Humanoids Among Us Week: Skinwalkers

Skinwalkers are beings of a spiritual nature within the Native American culture. A form of witchcraft supposedly makes the practitioner the ability to take on other animal's attributes.  There are many explanations for the capacity of a skinwalker, such as a witch being able to take something of a person's and curse them or looking into the skinwalker's eyes can cause sickness or death. In Navajo culture, the skinwalker can even take over a person's mind and control them. There are legends that if you realize a skinwalker is coming for you, the curse can go back on the person who ordered it, or if you go and knock at his door and confront him, telling him you know he's the skinwalker, he will die.

According to University of Nevada-Las Vegas anthropologist Dan Benyshek, who specializes in the study of Native Americans of the Southwest, "Skinwalkers are purely evil in intent. I'm no expert on it, but the general view is that skinwalkers do all sorts of terrible things---they make people sick, they commit murders. They are graverobbers and necrophiliacs. They are greedy and evil people who must kill a sibling or other relative to be initiated as a skinwalker. They supposedly can turn into were-animals and can travel in supernatural ways."

As curses and unnatural practices go, there's nothing spookier than a combination of a physical monster along with evil intent and the ability to curse; the trinity of worst scenarios. This is not just a Native American culture belief. The Norse have berserkers (take on an uncontrollable fury) and bear shirts (take on the power and prowess of a bear), who can take on animal form. 

Perhaps the most popular form of skinwalker in our culture is the werewolf. The werewolf legend includes the ability to transform at will or under the influence of a curse, from human to bipedal wolf. It's origins began in the medieval times when wolves were a very real threat to the humans in villages. Eventually, witchcraft trials included accusations of a practitioner turning himself/herself into a wolf. Many were referred to as wolf charmers. 

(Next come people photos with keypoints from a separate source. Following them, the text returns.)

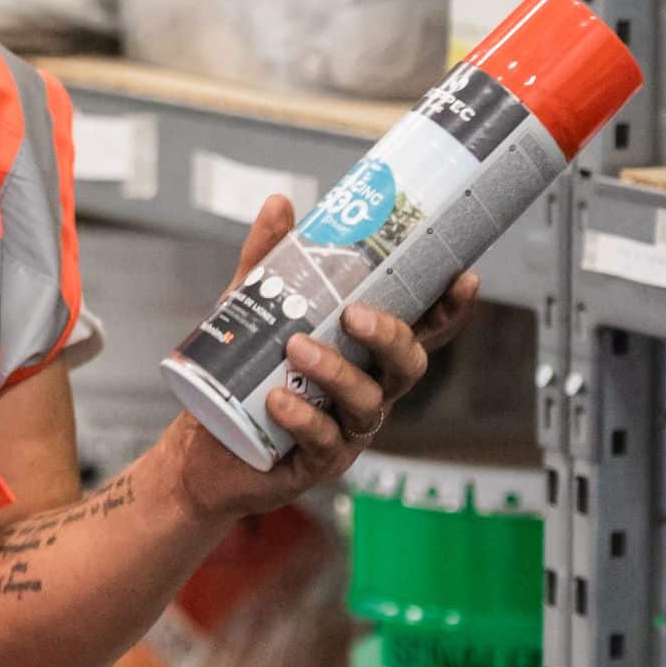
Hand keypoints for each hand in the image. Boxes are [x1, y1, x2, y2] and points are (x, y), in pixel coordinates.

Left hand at [163, 192, 483, 523]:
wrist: (203, 443)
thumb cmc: (241, 374)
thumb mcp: (250, 308)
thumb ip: (268, 260)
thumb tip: (281, 204)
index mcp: (363, 352)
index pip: (418, 329)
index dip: (447, 309)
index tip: (462, 277)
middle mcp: (367, 389)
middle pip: (408, 365)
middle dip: (391, 337)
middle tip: (355, 314)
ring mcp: (347, 429)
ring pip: (368, 402)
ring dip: (337, 371)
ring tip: (296, 349)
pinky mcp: (318, 462)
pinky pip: (326, 441)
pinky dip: (305, 418)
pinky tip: (279, 400)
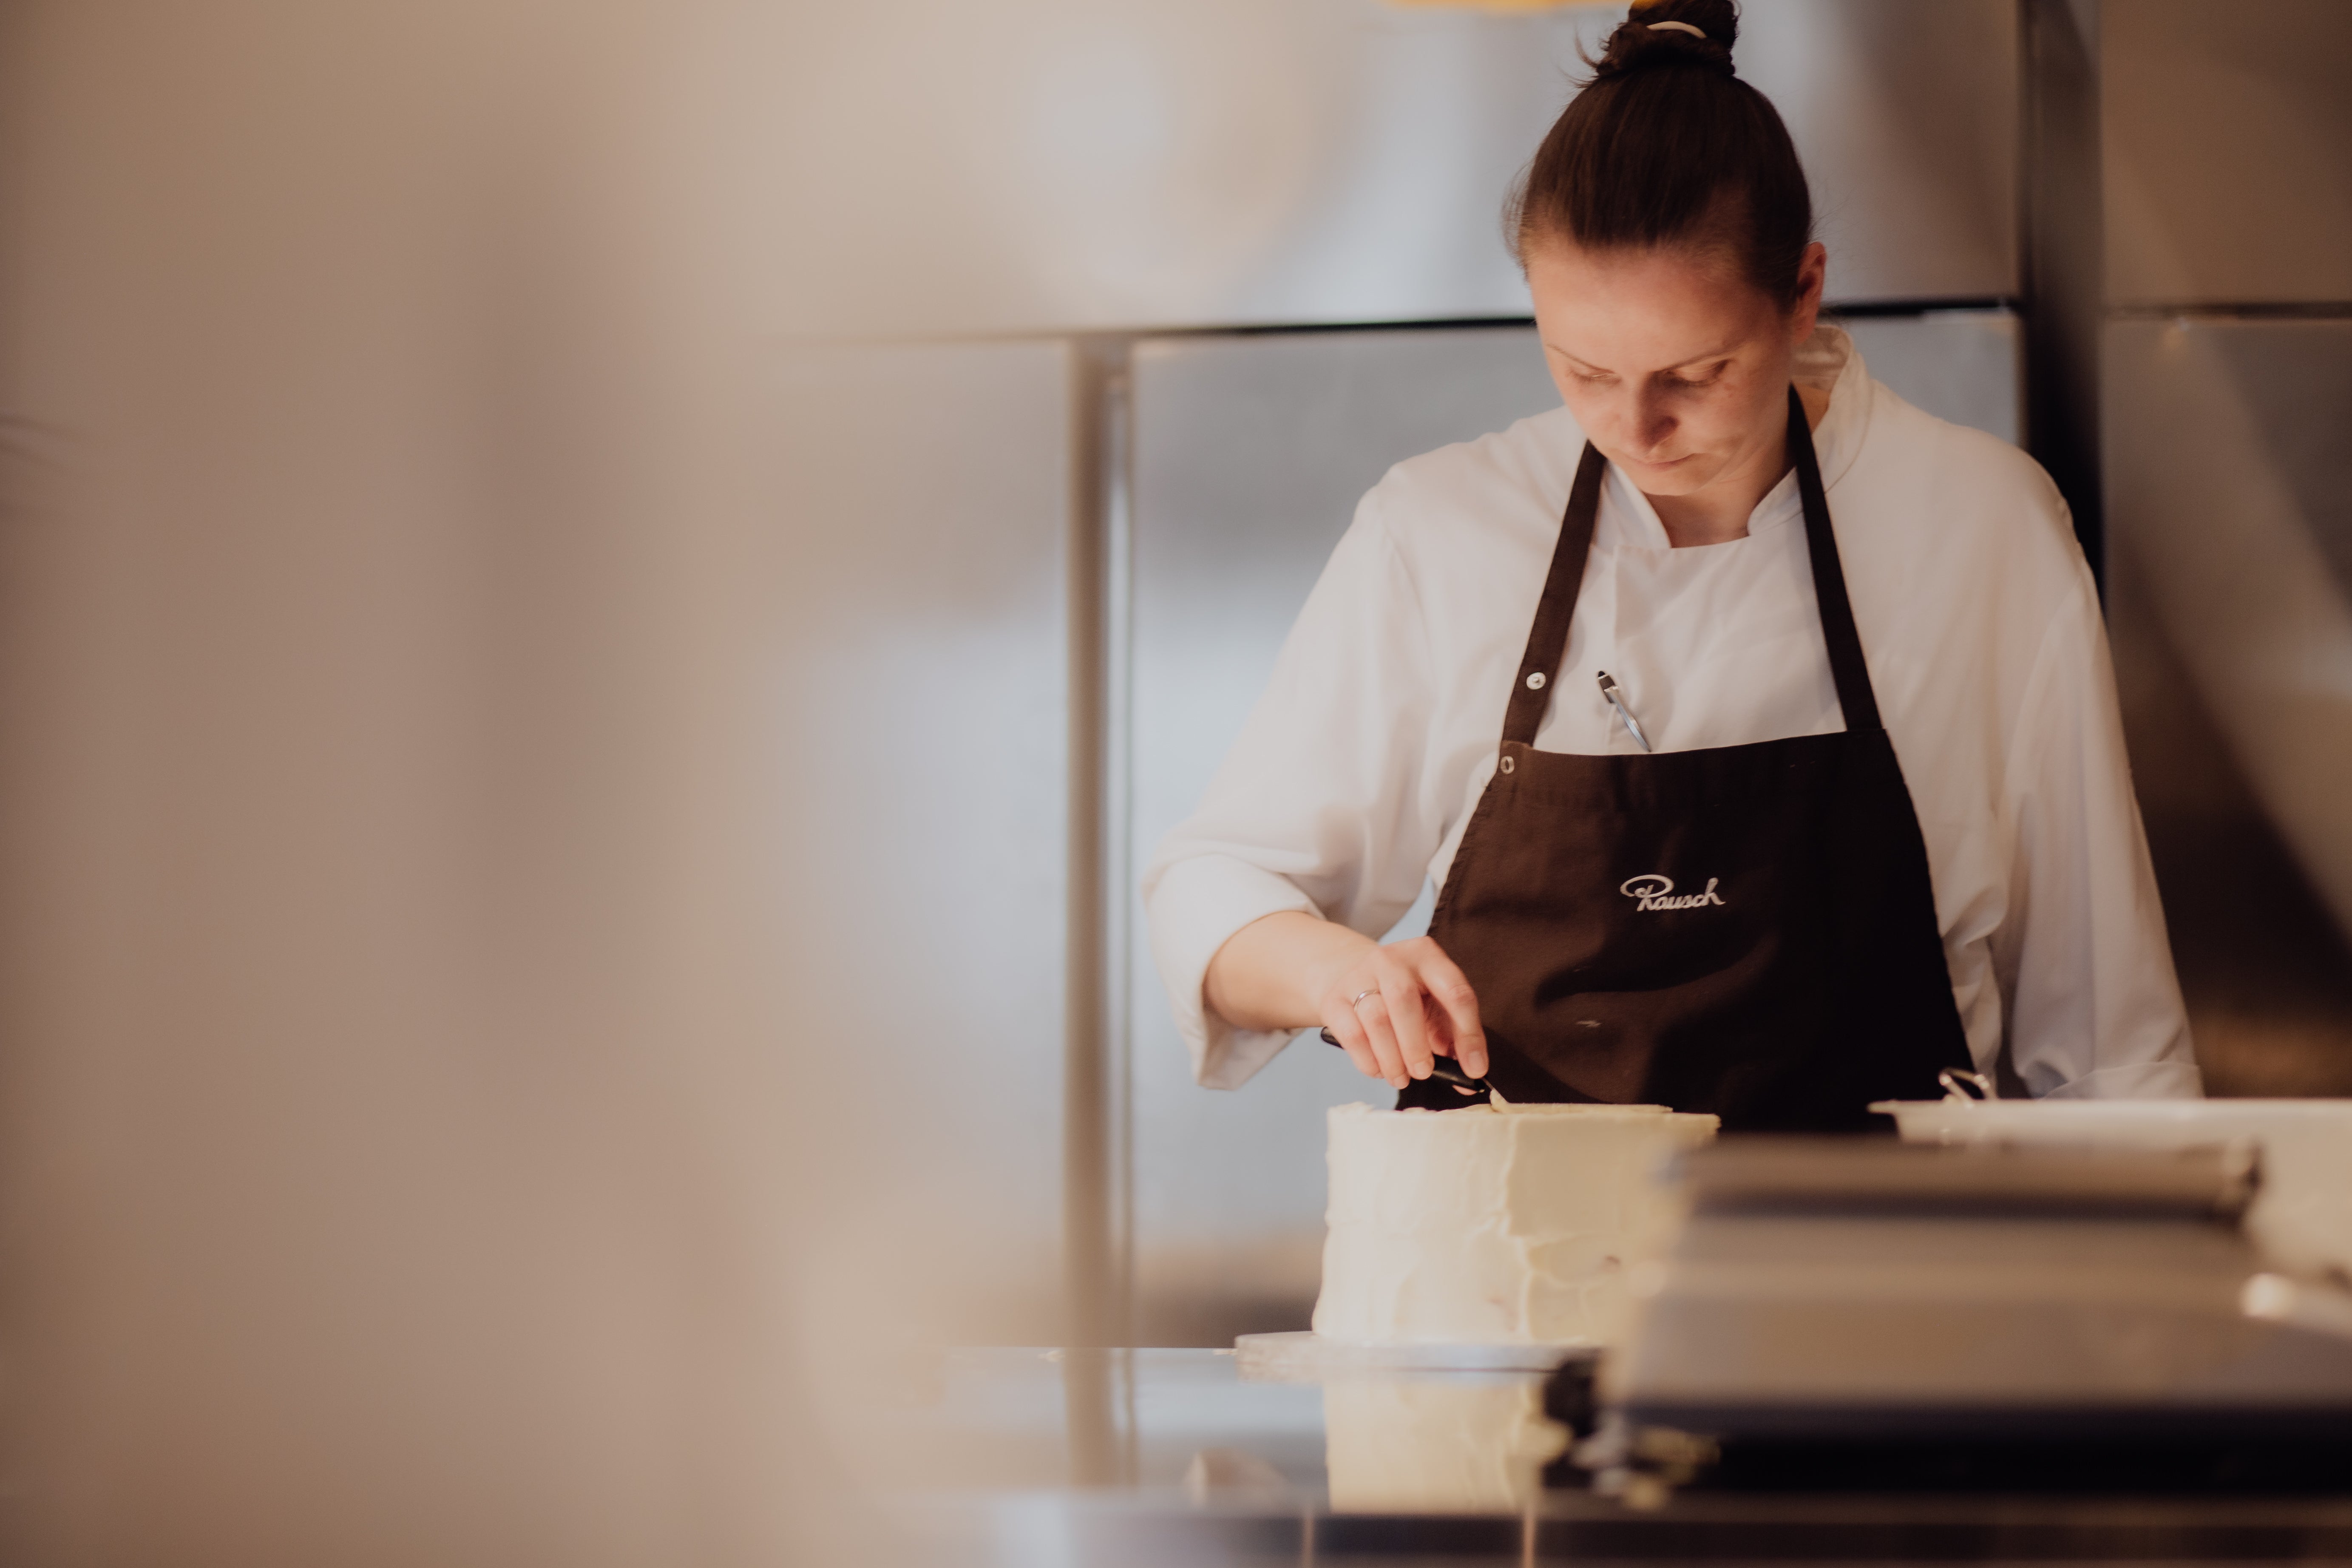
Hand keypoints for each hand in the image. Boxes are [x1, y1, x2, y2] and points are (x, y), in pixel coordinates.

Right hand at [1311, 935, 1486, 1091]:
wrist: (1353, 977)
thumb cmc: (1405, 998)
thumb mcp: (1435, 1006)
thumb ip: (1455, 1038)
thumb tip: (1471, 1076)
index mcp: (1427, 956)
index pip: (1455, 991)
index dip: (1469, 1034)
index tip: (1474, 1068)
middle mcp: (1391, 959)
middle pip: (1404, 1000)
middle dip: (1416, 1045)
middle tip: (1424, 1071)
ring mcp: (1359, 976)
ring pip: (1376, 1019)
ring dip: (1392, 1058)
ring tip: (1402, 1077)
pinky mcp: (1334, 998)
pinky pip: (1351, 1034)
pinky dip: (1368, 1060)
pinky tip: (1379, 1070)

There was a ranch in Northeast Utah called the "Skinwalker Ranch" that made for a very exciting and riveting book, "Hunt for the Skinwalker." This site had a lot of legends as a portal of sorts where skinwalker shape-shifting creatures, aliens, UFOs, poltergeist activity and even more occurred on that property. Whether there is any validity to the story's take on what happened there, it made for a most spine-tingling read.


  1. I wouldn't call the Werewolf a skinwalker, Sharon. They are related, though. Although one of the earliest ways of inducing a transformation into a werewolf was by means of a magical wolf pelt and herbal concoctions, it is by no means the only way. Like I said, the Skinwalker is the very closely related, but the two aren't the same. :P

    1. Absolutely, when I talk about a popular skinwalker in our culture (I mean in popular media nowadays - this is the form this concept takes).